*** Opening of Reading passage ***

Java Riak client can't handle a Riak node failure?

Alex Moore amoore at basho.com
Mon Feb 22 11:15:57 EST 2016


>
> That's the correct behaviour: it should return true iff a value was
> actually deleted.


Ok, if that's the case you should do another FetchValue after the deletion
(to update the response.hasValues()) field, or use the async version of the
delete function. I also noticed that we weren't passing the vclock to the
Delete function, so I added that here as well:

public boolean delete(String key) throws ExecutionException,
InterruptedException {

    // fetch in order to get the causal context
    FetchValue.Response response = fetchValue(key);

    if(response.isNotFound())
    {
        return ???; // what do we return if it doesn't exist?
    }

    DeleteValue deleteValue = new DeleteValue.Builder(new
Location(namespace, key))

.withVClock(response.getVectorClock())

*** Close of Reading passage ***
*** Opening of The data ***

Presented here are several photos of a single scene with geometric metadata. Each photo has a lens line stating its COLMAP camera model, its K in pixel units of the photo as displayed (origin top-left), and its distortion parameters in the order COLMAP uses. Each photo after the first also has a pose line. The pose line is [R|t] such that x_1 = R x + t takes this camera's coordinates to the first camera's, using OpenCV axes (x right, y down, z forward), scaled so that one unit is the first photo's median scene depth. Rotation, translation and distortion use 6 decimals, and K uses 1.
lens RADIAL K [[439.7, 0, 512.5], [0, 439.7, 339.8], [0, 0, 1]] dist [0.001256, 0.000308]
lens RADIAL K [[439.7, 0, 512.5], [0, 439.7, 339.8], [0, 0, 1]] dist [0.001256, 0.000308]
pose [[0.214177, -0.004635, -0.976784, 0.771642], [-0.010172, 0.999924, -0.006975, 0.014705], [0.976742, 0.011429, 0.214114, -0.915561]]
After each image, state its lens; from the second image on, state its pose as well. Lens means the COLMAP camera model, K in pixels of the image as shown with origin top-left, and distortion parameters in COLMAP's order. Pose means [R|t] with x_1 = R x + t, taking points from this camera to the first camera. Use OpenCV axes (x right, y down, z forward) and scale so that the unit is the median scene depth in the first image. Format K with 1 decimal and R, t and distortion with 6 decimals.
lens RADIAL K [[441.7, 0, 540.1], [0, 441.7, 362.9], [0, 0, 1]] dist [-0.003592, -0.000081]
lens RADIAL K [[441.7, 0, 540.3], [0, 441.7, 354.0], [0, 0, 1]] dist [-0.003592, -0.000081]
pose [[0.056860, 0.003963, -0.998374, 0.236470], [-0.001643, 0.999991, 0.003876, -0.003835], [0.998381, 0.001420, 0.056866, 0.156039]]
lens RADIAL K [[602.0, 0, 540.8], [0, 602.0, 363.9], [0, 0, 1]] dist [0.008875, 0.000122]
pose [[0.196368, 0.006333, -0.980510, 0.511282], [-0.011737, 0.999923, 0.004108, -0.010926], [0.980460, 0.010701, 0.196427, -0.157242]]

*** Close of The data ***

## Parts of the exercise
**1)** Retype the part of the Riak client message starting with "Ok, if that's" and going on through "if(response.isNotFound())".
**2)** According to the Riak client message, what was not being passed to the Delete function?
**3)** Carry on the Riak client message from the point where it stops.
The material has no role in any of this work.

## Written responses
**1)**
Ok, if that's the case you should do another FetchValue after the deletion
(to update the response.hasValues()) field, or use the async version of the
delete function. I also noticed that we weren't passing the vclock to the
Delete function, so I added that here as well:

public boolean delete(String key) throws ExecutionException,
InterruptedException {

    // fetch in order to get the causal context
    FetchValue.Response response = fetchValue(key);

    if(response.isNotFound())

**2)** The vclock was not being passed to the Delete function.

**3)**
                                             .build();

    final RiakFuture<Void, Location> deleteFuture =
client.executeAsync(deleteValue);

    deleteFuture.await();

    if(deleteFuture.isSuccess())
    {
        return true;
    }
    else
    {
        deleteFuture.cause(); // Cause of failure
        return false;
    }
}


Thanks,
Alex

On Mon, Feb 22, 2016 at 10:48 AM, Vanessa Williams <
vanessa.williams at thoughtwire.ca> wrote:

> See inline:
>
> On Mon, Feb 22, 2016 at 10:31 AM, Alex Moore <amoore at basho.com> wrote:
>
>> Hi Vanessa,
>>
>> You might have a problem with your delete function (depending on it's
>> return value).
>> What does the return value of the delete() function indicate?  Right now
>> if an object existed, and was deleted, the function will return true, and
>> will only return false if the object didn't exist or only consisted of
>> tombstones.
>>
>
>
> That's the correct behaviour: it should return true iff a value was
> actually deleted.
>
>
>> If you never look at the object value returned by your fetchValue(key) function, another potential optimization you could make is to only return the HEAD / metadata:
>>
>> FetchValue fv = new FetchValue.Builder(new Location(new Namespace(
>> "some_bucket"), key))
>>
>>                               .withOption(FetchValue.Option.HEAD, true)
>>                               .build();
>>
>> This would be more efficient because Riak won't have to send you the
>> values over the wire, if you only need the metadata.
>>
>>
> Thanks, I'll clean that up.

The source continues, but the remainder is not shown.